**** EXERCISE INPUT ****

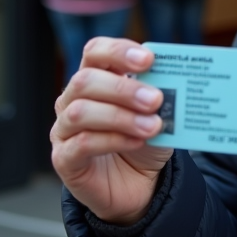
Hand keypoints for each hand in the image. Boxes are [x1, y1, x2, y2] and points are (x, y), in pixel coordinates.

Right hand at [51, 37, 173, 224]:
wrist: (141, 186)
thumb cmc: (145, 142)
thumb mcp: (158, 114)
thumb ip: (160, 95)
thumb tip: (172, 80)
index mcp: (95, 79)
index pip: (95, 52)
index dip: (118, 51)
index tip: (148, 59)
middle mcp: (72, 100)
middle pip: (85, 80)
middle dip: (123, 88)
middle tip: (155, 99)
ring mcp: (64, 129)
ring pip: (81, 112)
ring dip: (121, 116)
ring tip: (152, 126)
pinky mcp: (64, 159)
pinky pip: (82, 144)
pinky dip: (113, 140)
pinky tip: (136, 142)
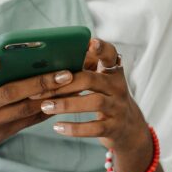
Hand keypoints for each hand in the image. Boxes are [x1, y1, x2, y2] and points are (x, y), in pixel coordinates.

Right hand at [0, 55, 75, 169]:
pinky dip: (47, 108)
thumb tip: (9, 58)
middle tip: (64, 72)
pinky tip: (65, 99)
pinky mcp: (2, 133)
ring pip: (25, 108)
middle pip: (9, 93)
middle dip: (38, 82)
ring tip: (73, 83)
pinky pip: (28, 119)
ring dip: (51, 96)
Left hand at [37, 38, 149, 152]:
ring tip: (46, 106)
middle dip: (66, 83)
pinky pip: (94, 128)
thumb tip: (49, 64)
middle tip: (43, 88)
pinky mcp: (115, 127)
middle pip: (92, 79)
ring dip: (67, 104)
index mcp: (112, 72)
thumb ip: (84, 70)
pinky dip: (74, 128)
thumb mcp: (101, 82)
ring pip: (94, 102)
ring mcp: (118, 107)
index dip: (101, 48)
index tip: (90, 43)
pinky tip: (57, 127)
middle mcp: (118, 87)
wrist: (128, 128)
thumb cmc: (105, 98)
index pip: (110, 54)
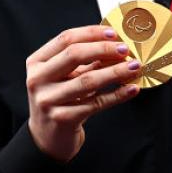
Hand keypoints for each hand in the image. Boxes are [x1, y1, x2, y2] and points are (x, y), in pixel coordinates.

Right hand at [25, 25, 142, 161]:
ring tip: (134, 67)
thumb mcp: (66, 77)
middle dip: (104, 49)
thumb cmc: (60, 100)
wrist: (47, 138)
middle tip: (125, 50)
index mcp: (37, 62)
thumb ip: (85, 61)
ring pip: (87, 81)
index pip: (66, 39)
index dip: (92, 33)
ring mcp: (47, 100)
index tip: (114, 34)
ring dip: (115, 72)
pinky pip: (95, 104)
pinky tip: (131, 89)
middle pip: (74, 55)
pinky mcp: (61, 119)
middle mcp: (37, 79)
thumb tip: (116, 44)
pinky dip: (117, 95)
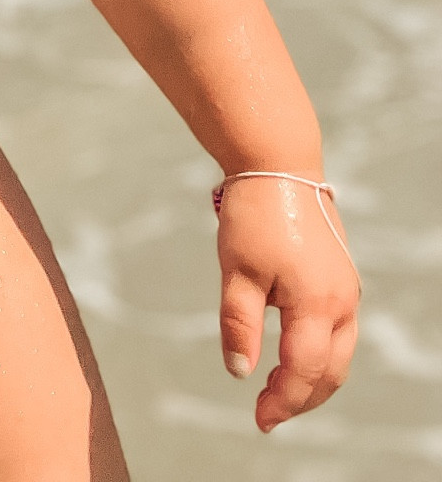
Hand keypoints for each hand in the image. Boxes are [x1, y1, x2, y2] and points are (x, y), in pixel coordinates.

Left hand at [217, 174, 359, 430]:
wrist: (277, 165)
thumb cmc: (254, 215)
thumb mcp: (237, 271)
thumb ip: (239, 325)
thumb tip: (240, 373)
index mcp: (317, 303)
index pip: (304, 371)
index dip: (283, 400)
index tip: (259, 419)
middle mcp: (342, 302)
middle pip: (331, 371)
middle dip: (302, 398)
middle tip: (269, 413)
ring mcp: (346, 289)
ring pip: (340, 353)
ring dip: (315, 379)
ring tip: (281, 391)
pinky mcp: (342, 277)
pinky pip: (340, 330)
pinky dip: (321, 352)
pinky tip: (295, 353)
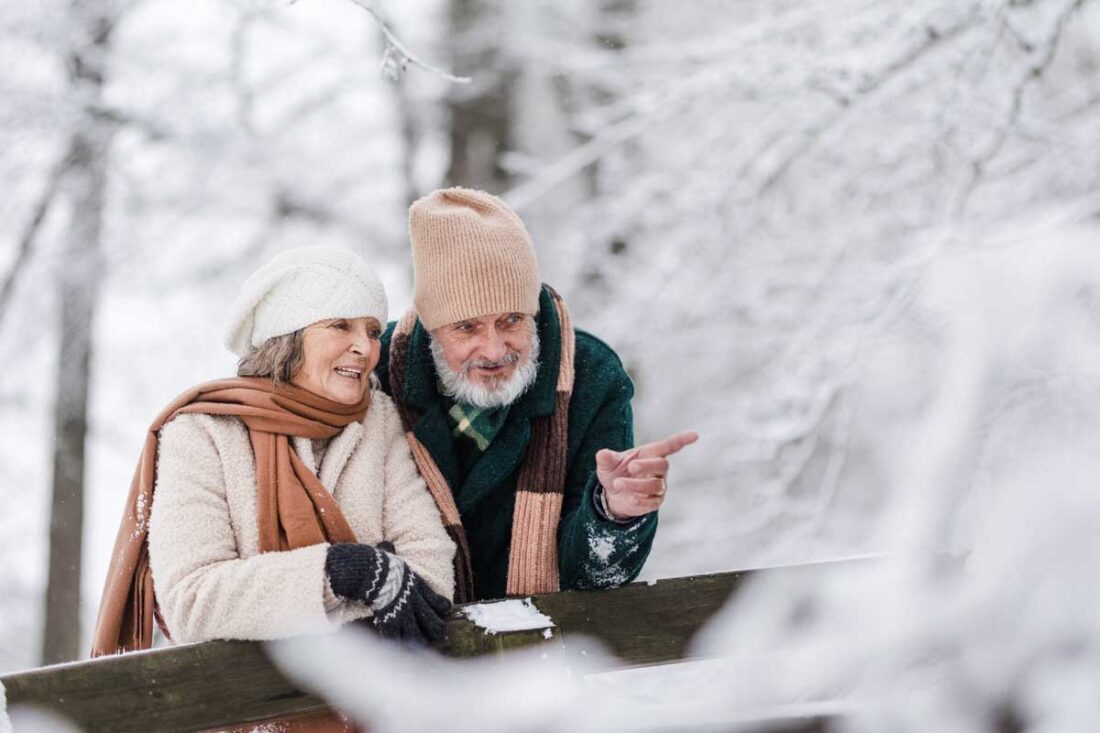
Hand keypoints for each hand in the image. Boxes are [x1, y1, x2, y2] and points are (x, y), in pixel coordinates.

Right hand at [326, 543, 451, 645]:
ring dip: (418, 640)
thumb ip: (390, 553)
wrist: (369, 571)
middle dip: (435, 629)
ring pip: (418, 633)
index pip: (437, 601)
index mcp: (416, 585)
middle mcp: (413, 600)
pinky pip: (396, 636)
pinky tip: (395, 646)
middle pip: (433, 621)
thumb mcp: (389, 555)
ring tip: (419, 647)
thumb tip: (385, 544)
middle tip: (436, 635)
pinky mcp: (390, 619)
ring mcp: (403, 612)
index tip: (443, 611)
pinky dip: (396, 641)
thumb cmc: (377, 561)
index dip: (441, 608)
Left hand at [595, 431, 697, 519]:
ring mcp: (658, 486)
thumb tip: (602, 454)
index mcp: (649, 454)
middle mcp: (658, 470)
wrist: (612, 494)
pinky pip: (652, 502)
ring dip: (635, 484)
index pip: (669, 446)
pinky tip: (629, 498)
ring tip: (617, 484)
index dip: (682, 440)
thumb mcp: (607, 464)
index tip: (695, 435)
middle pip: (662, 464)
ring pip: (654, 485)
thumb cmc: (615, 472)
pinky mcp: (654, 502)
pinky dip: (639, 500)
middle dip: (648, 465)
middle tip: (631, 467)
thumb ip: (606, 458)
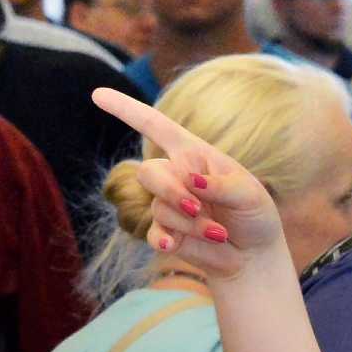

****

§ TASK REQUIREMENTS:
Identify every line above with the string "wrist" in it. Copy those lines.

§ RESULT OF THIS TASK:
wrist: (141, 186)
wrist: (128, 128)
wrist: (47, 138)
wrist: (277, 165)
wrist: (369, 571)
wrist: (612, 494)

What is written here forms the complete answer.